The Coq mailing list

[Bas Spitters <b.a.w.spitters AT gmail.com>]

Dear Dan,

We collected some references on this at the Institute:
http://uf-ias-2012.wikispaces.com/Type+classes

Best,

Bas

On Fri, Jan 17, 2014 at 8:06 PM, <drg AT illinois.edu> wrote:

One way to implement the notion of group G (for example) would be as a record,
the first element of which is the type X of the elements of the group.  The
multiplication operation could be defined with something like

   Definition op {G:Group} (g:pr1 G) (h:pr1 G) := ... .

where pr1 is projection on the first component.  If pr1 is defined as a
coercion,
then it can be written more suggestively as

   Definition op {G:Group} (g:G) (h:G) := ... .
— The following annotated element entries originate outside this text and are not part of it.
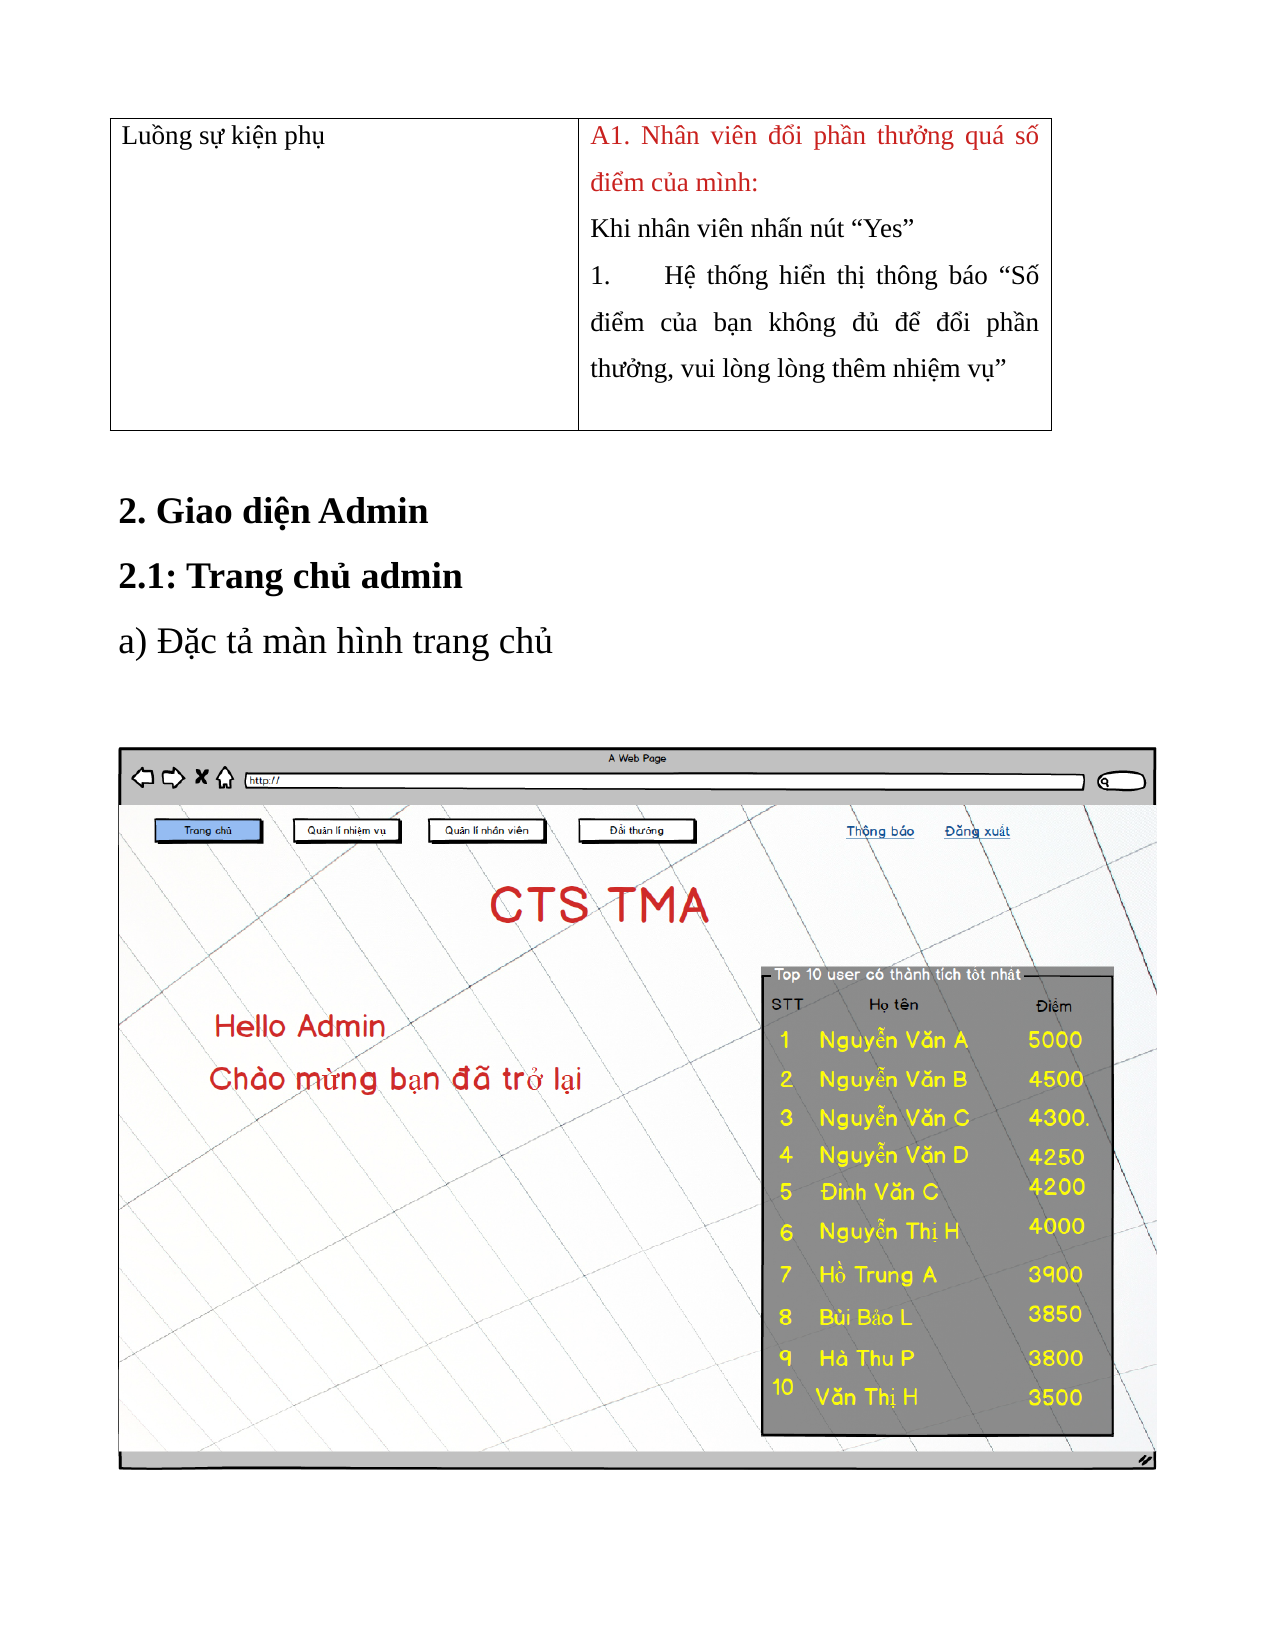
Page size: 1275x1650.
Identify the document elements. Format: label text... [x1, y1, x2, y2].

table_cell Luồng sự kiện phụ [111, 119, 578, 430]
table_cell A1. Nhân viên đổi phần thưởng quá số điểm của mình: Khi nhân viên nhấn nút “Yes” Hệ thống hiển thị thông báo “Số điểm của bạn không đủ để đổi phần thưởng, vui lòng lòng thêm nhiệm vụ” [579, 119, 1051, 430]
picture [118, 747, 1157, 1470]
text a) Đặc tả màn hình trang chủ [118, 618, 1157, 661]
text 2. Giao diện Admin [118, 489, 1157, 532]
text 2.1: Trang chủ admin [118, 553, 1157, 597]
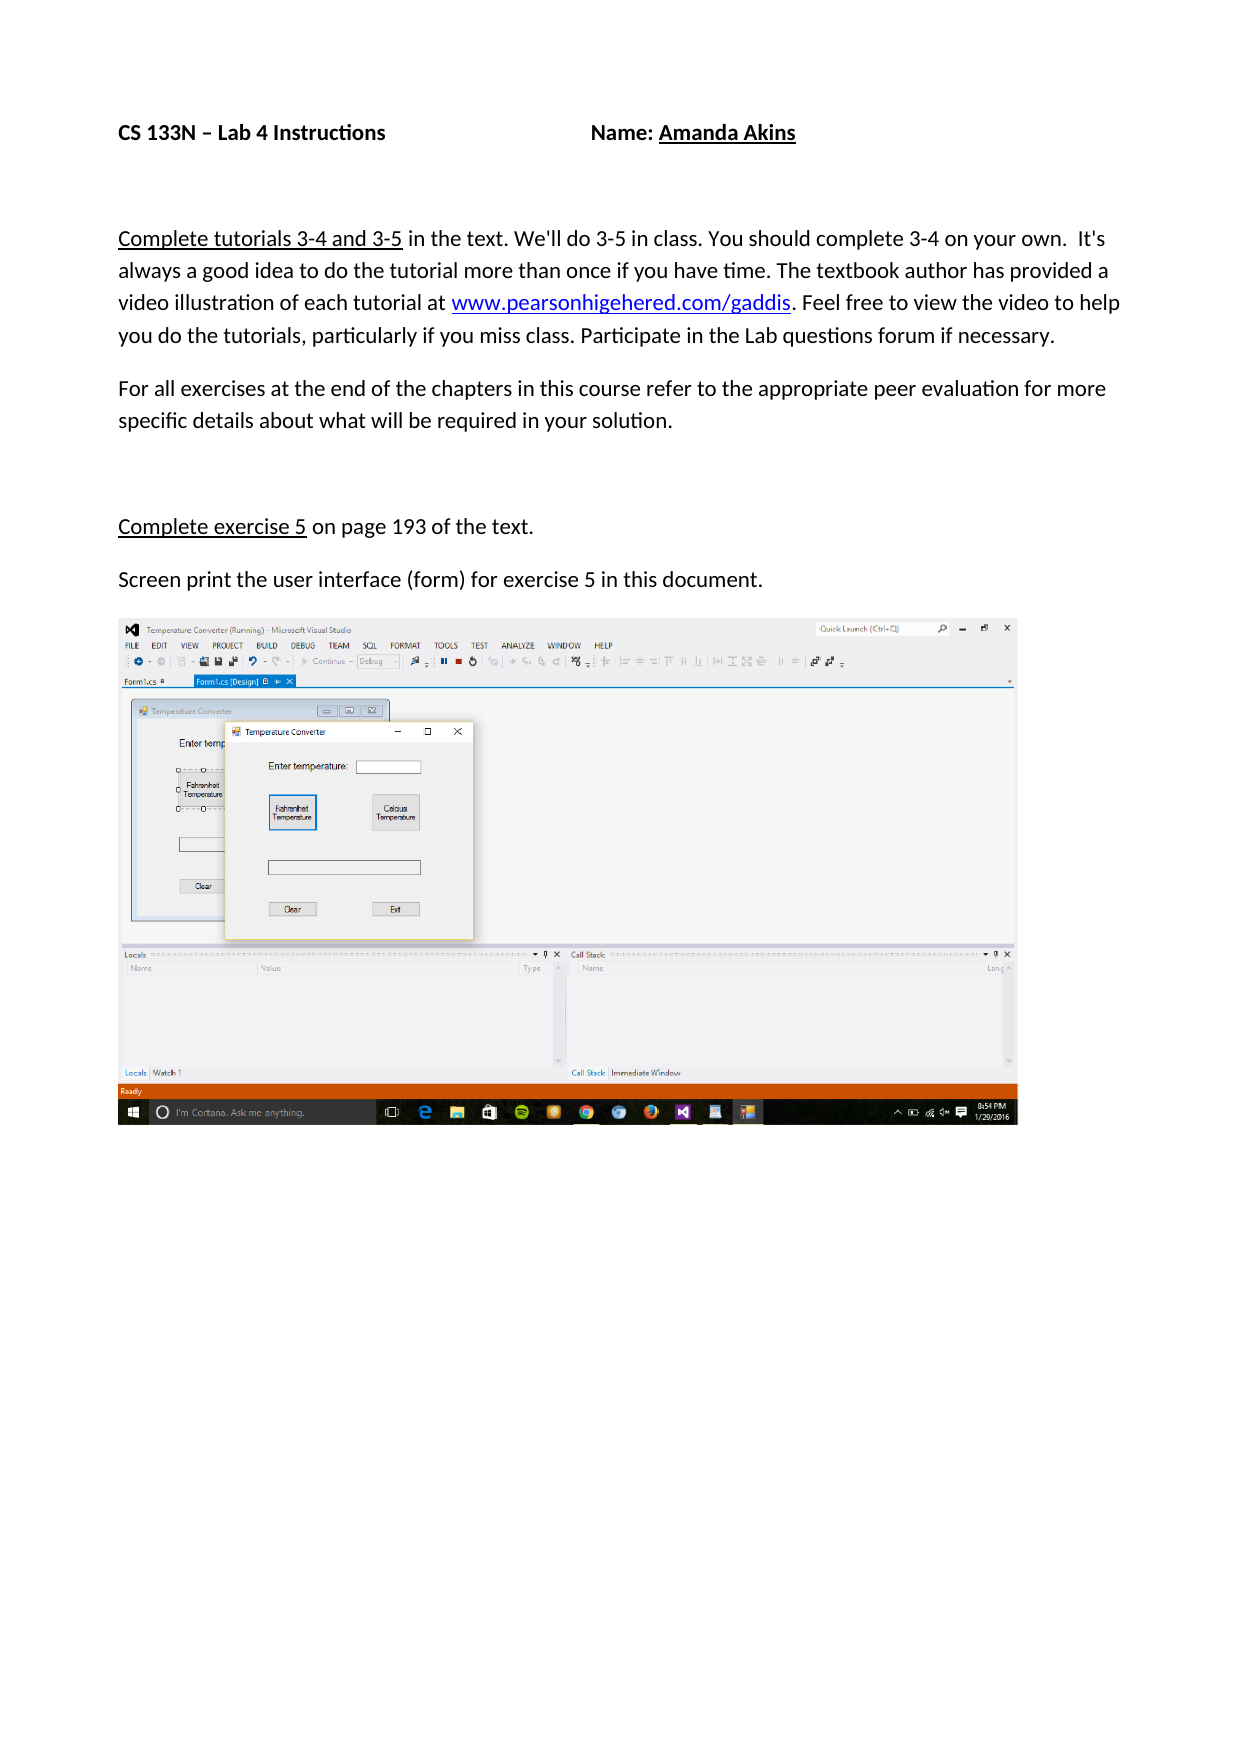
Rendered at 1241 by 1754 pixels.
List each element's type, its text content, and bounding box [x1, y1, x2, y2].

text For all exercises at the end of the chapters in this course refer to the appropriate peer evaluation for more specific details about what will be required in your solution. [118, 374, 1122, 434]
text Screen print the user interface (form) for exercise 5 in this document. [118, 565, 1122, 593]
text CS 133N – Lab 4 Instructions Name: Amanda Akins [118, 118, 1122, 146]
text Complete tutorials 3-4 and 3-5 in the text. We'll do 3-5 in class. You should complete 3-4 on your own. It's always a good idea to do the tutorial more than once if you have time. The textbook author has provided a video illustration of each tutorial at www.pearsonhigehered.com/gaddis. Feel free to view the video to help you do the tutorials, particularly if you miss class. Participate in the Lab questions forum if necessary. [118, 224, 1122, 349]
text Complete exercise 5 on page 193 of the text. [118, 512, 1122, 540]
If G' is another group sharing X with G, but not the other data, and g : G and
g' : G', then " op g g' " will be well-typed, which is mathematically
surprising
and might lead the user astray.

Assuming this issue has already been encountered in the past, I wonder what
the best solution is.  I'm tempted to say that an element g of G should be
defined
to be a pair (G,x) with x:X, and the coercion would then be the one that sends
G
to the type of such pairs.  This would be mathematically pleasing, as elements
of groups would know to which group they belong, just as elements of a type
"know" to which type they belong.

The actual situation where this arose was with two objects of a category and
the type of isomorphisms between them.